I think that not all scissor snaps are created equal I am afraid. I have seen a cheap one come apart as well. The brass one I had on my last leash like the one I posted was really quality. 

Wasn't sure if I was missing some doggy supply place that had all sorts of options of ideal quality for dog leashes.


----------



## Carol Boche (May 13, 2007)

I paid $7 for heavy duty brass ones about the size you are looking for, just to lock the kennel gates and three of them broke from the dogs jumping at the gates when excited about feeding (while I am preparing, they all try to be best to get fed first) or when other dogs are out.


----------



## Mike Schoonbrood (Mar 27, 2006)

Home depot has them, they just dont show up oniine. They usually have a big selection of various size and lengths of snaps.

I have ordered from strapworks before. Good stuff, but no different in quality to what home depot offers... cheaper though if you need more than a handful.


----------



## Geoff Empey (Jan 8, 2008)

I bought the exact same snap from these guys Jennifer. I think for under $1.75. There is a store in Vancouver for local pickup. 

http://www.greenhawk.net/cgi-local/...ps.html?L+scstore+cwzh1148fffb58fb+1207756540

Oh another thing you should check out the French Scissor Snap .. These look even better than the other ones. http://www.things4yourdog.com/product/407015SD they may suit your needs better.


----------



## leslie cassian (Jun 3, 2007)

Geoff already suggested Greenhawk, which is a great horse supply place and I second the suggestion for any equestrian/horse supplier. Lots of fun stuff that can be used with dogs. 

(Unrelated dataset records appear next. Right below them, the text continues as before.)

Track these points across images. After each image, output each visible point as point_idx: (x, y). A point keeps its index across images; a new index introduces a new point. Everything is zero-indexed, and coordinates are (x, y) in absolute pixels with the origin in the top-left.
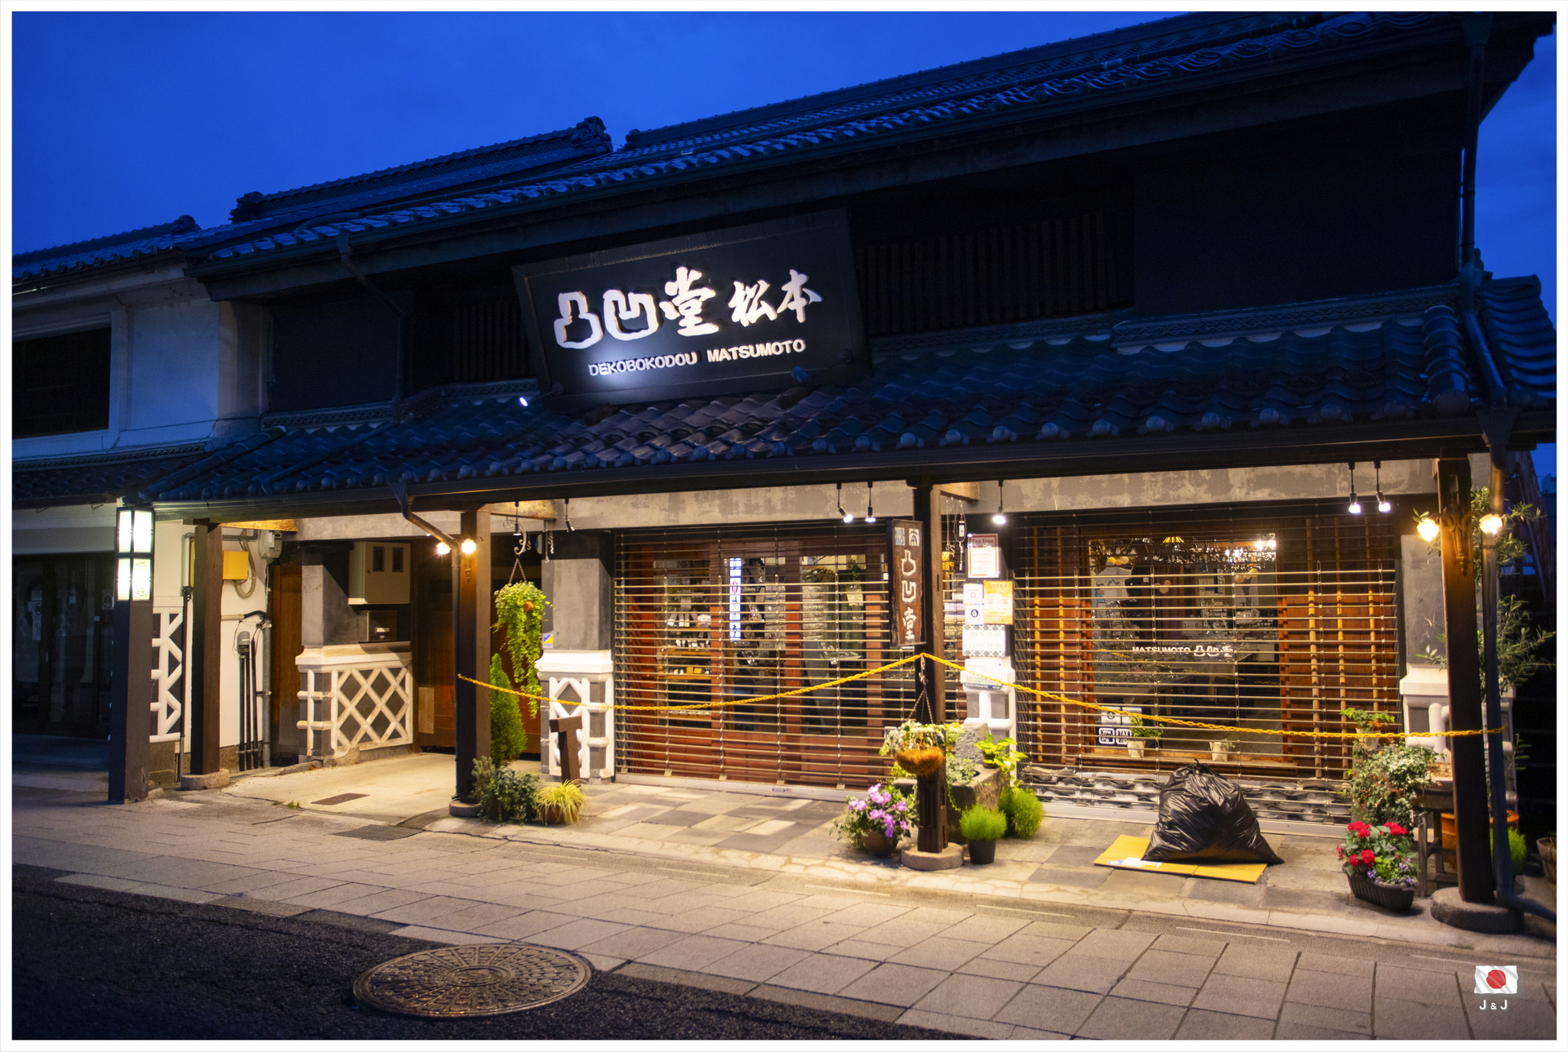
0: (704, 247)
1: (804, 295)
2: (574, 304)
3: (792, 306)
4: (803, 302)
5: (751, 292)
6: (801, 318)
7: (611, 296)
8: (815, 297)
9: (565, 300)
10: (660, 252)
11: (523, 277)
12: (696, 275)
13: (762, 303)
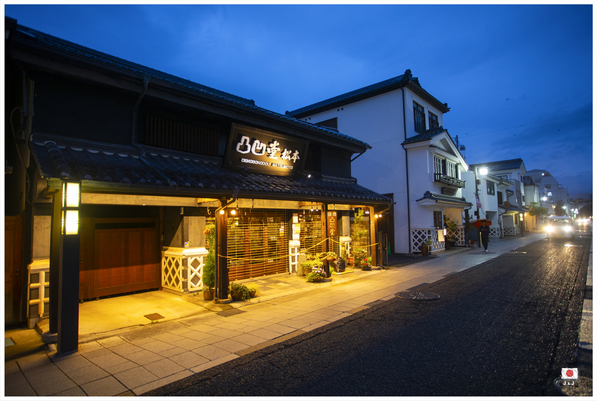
0: (283, 138)
1: (297, 157)
2: (246, 140)
3: (294, 159)
4: (296, 158)
5: (288, 152)
6: (294, 162)
7: (257, 142)
8: (299, 158)
9: (244, 138)
10: (273, 135)
11: (235, 127)
12: (278, 144)
13: (289, 156)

Two of my leashes are western style reins with snaps at the ends.


----------



## Chris Michalek (Feb 13, 2008)

look up Tandy Leather supply. They will have everything you need.


edit to add link

http://www.tandyleatherfactory.com/Locations.asp


----------



## Mike Schoonbrood (Mar 27, 2006)

I've also bought from the Tandy leather place. Some stuff is expensive but they have all that stuff in stock locally if you have one near you.


----------



## Anne Vaini (Mar 15, 2007)

I highly recommend strapworks.com! Good prices, great service - no minimum order!


----------



## Kris Finison (Nov 26, 2007)

Chris Michalek said:


> look up Tandy Leather supply. They will have everything you need.
> 
> 
> edit to add link
> ...


I get all my stuff here too.


----------



## Jennifer Coulter (Sep 18, 2007)

Thanks all.

I have the strapworks site saved, and I am headed to the big city soon and have located a tandyleather and there is a Home Depot there too so I should be sorted one way or another!


----------